Kaygı, insan coğrafyasında en çabuk yayılan duygulardan biridir. Kontrol altına alınmadığında ise telafisi zor sonuçlar doğurur. Büyük bir trajediyi barındıran bu salgın alışkanlıklarımızı ve rutinlerimizi de vurdu. Her şeye anlam yükleme gibi bir huyum var. Acaba diyorum bu sayede kendine dönen insan, dünyaya yapıp ettiklerini görür mü? Ya da yaşamak denen şeyin sadece koşuşturmadan ibaret olmadığının ayrımına varır mı? Yavaşlar mı biraz daha? Yavaşlayıp daha güzel bir dünyayı hayal eder mi?

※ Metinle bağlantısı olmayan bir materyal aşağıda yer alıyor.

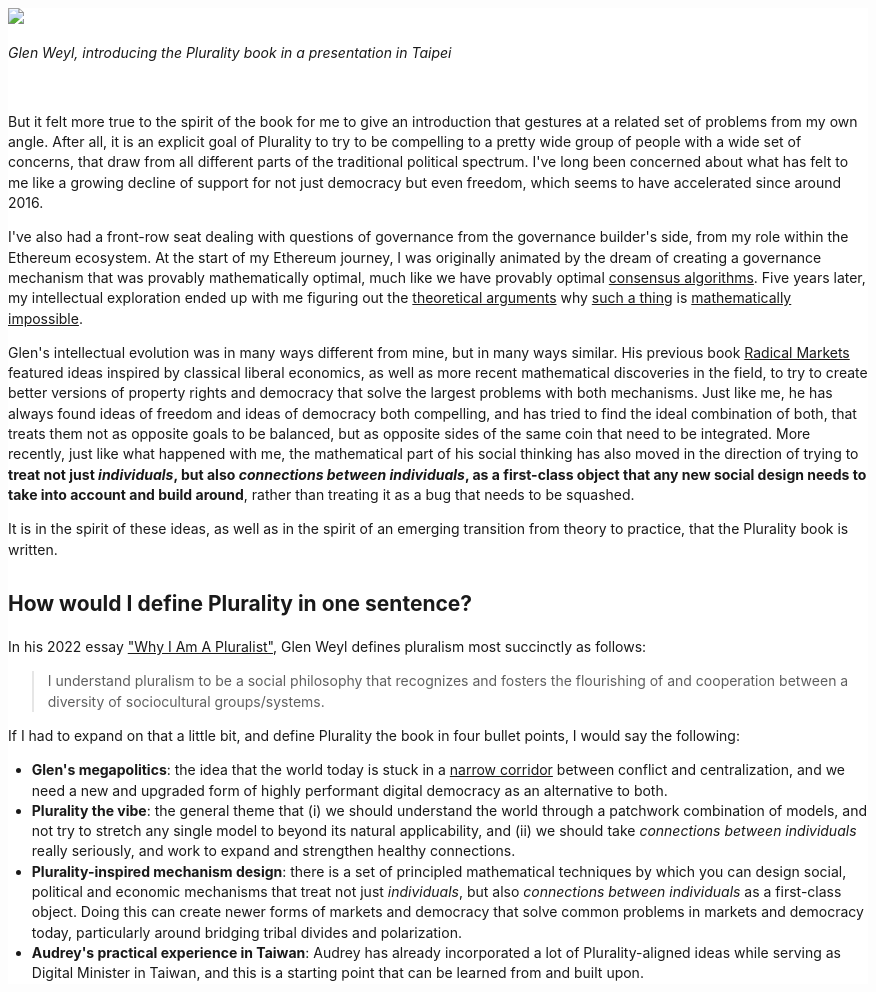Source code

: ![](../../../../images/plurality/r1Zqnf55R.png)

_Glen Weyl, introducing the Plurality book in a presentation in Taipei_

</center><br>

But it felt more true to the spirit of the book for me to give an introduction that gestures at a related set of problems from my own angle. After all, it is an explicit goal of Plurality to try to be compelling to a pretty wide group of people with a wide set of concerns, that draw from all different parts of the traditional political spectrum. I've long been concerned about what has felt to me like a growing decline of support for not just democracy but even freedom, which seems to have accelerated since around 2016.

I've also had a front-row seat dealing with questions of governance from the governance builder's side, from my role within the Ethereum ecosystem. At the start of my Ethereum journey, I was originally animated by the dream of creating a governance mechanism that was provably mathematically optimal, much like we have provably optimal [consensus algorithms](https://pmg.csail.mit.edu/papers/osdi99.pdf). Five years later, my intellectual exploration ended up with me figuring out the [theoretical arguments](https://vitalik.eth.limo/general/2019/04/03/collusion.html) why [such a thing](https://vitalik.eth.limo/general/2020/09/11/coordination.html) is [mathematically impossible](https://vitalik.eth.limo/general/2021/09/26/limits.html).

Glen's intellectual evolution was in many ways different from mine, but in many ways similar. His previous book [Radical Markets](https://vitalik.eth.limo/general/2018/04/20/radical_markets.html) featured ideas inspired by classical liberal economics, as well as more recent mathematical discoveries in the field, to try to create better versions of property rights and democracy that solve the largest problems with both mechanisms. Just like me, he has always found ideas of freedom and ideas of democracy both compelling, and has tried to find the ideal combination of both, that treats them not as opposite goals to be balanced, but as opposite sides of the same coin that need to be integrated. More recently, just like what happened with me, the mathematical part of his social thinking has also moved in the direction of trying to **treat not just _individuals_, but also _connections between individuals_, as a first-class object that any new social design needs to take into account and build around**, rather than treating it as a bug that needs to be squashed.

It is in the spirit of these ideas, as well as in the spirit of an emerging transition from theory to practice, that the Plurality book is written.

<a id="3" />

## How would I define Plurality in one sentence?

In his 2022 essay ["Why I Am A Pluralist"](https://www.radicalxchange.org/media/blog/why-i-am-a-pluralist/), Glen Weyl defines pluralism most succinctly as follows:

> I understand pluralism to be a social philosophy that recognizes and fosters the flourishing of and cooperation between a diversity of sociocultural groups/systems.

If I had to expand on that a little bit, and define Plurality the book in four bullet points, I would say the following:

* **Glen's megapolitics**: the idea that the world today is stuck in a [narrow corridor](https://www.amazon.com/Narrow-Corridor-States-Societies-Liberty/dp/0735224382) between conflict and centralization, and we need a new and upgraded form of highly performant digital democracy as an alternative to both.
* **Plurality the vibe**: the general theme that (i) we should understand the world through a patchwork combination of models, and not try to stretch any single model to beyond its natural applicability, and (ii) we should take _connections between individuals_ really seriously, and work to expand and strengthen healthy connections.
* **Plurality-inspired mechanism design**: there is a set of principled mathematical techniques by which you can design social, political and economic mechanisms that treat not just _individuals_, but also _connections between individuals_ as a first-class object. Doing this can create newer forms of markets and democracy that solve common problems in markets and democracy today, particularly around bridging tribal divides and polarization.
* **Audrey's practical experience in Taiwan**: Audrey has already incorporated a lot of Plurality-aligned ideas while serving as Digital Minister in Taiwan, and this is a starting point that can be learned from and built upon.

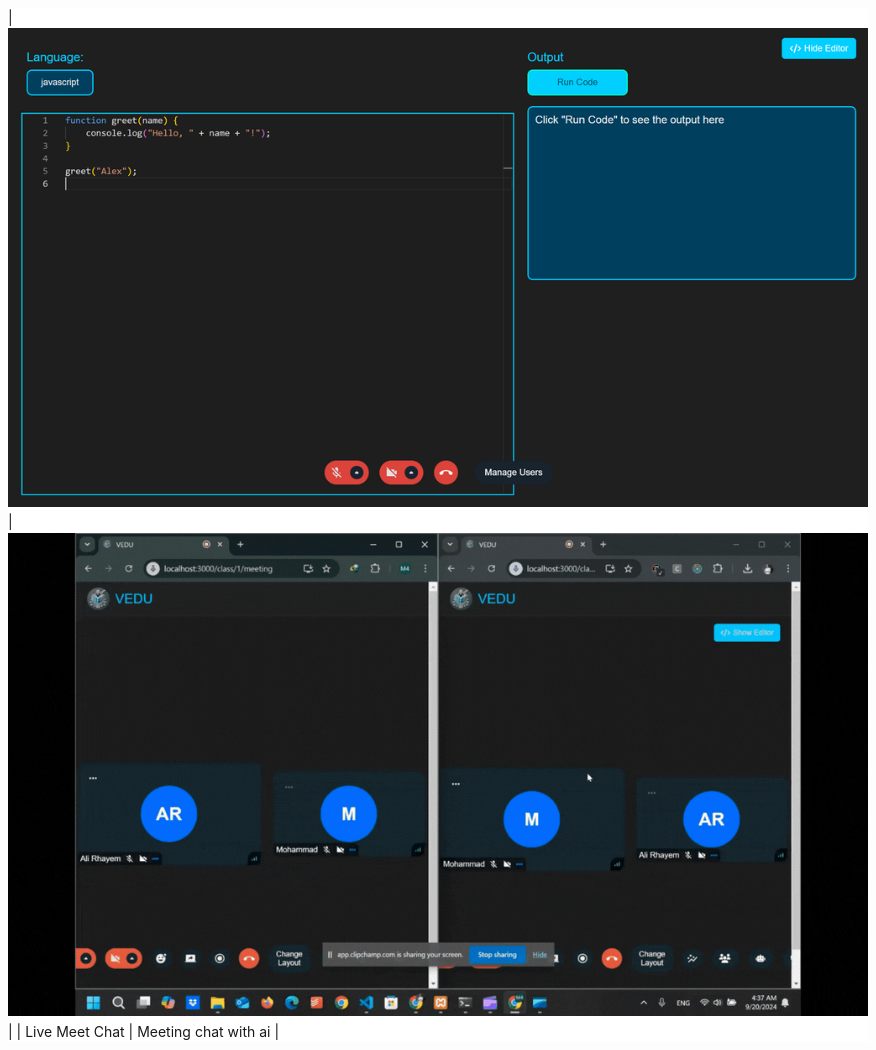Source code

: | ![Compiler](./readme/demo/Compiler.png)              | ![Videocall](./readme/demo/Live_coding.gif)    |
| Live Meet Chat                                       | Meeting chat with ai                           |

Vaka sayılarının gösterildiği grafikler şöyle dursun belki de bilincimize, şimdi şimdi farkına vardığımız ortak duyarlılıklarımızın grafiğini çizeriz.
Hayatımız ne zaman normale dönecek bilmiyorum ama artık miladımızın, Koronavirüs’ün ortaya çıkışı olacağına eminim. Dünyaya verdiği rahatsızlık için özür dileyip kalbinde ve ruhunda onarım, üretim işlerine başlayan insana ihtiyacımız olduğunu düşünüyorum. İnanmanın güçlü olduğu bilinir öyle ki taşı bile Tanrı’ya dönüştürmüştür zamanında. İnsanoğlu bu girdaptan kurtulmasını bilir yeter ki bir insanın anlamının, başka bir insanın varlığına bağlı olduğuna inansın.
Gözlerimi kapatıyorum. Fonda “Masum Değiliz” şarkısı kulağıma fısıldıyor: Yavaşla ve hayal et. Yavaşla ve hayal et.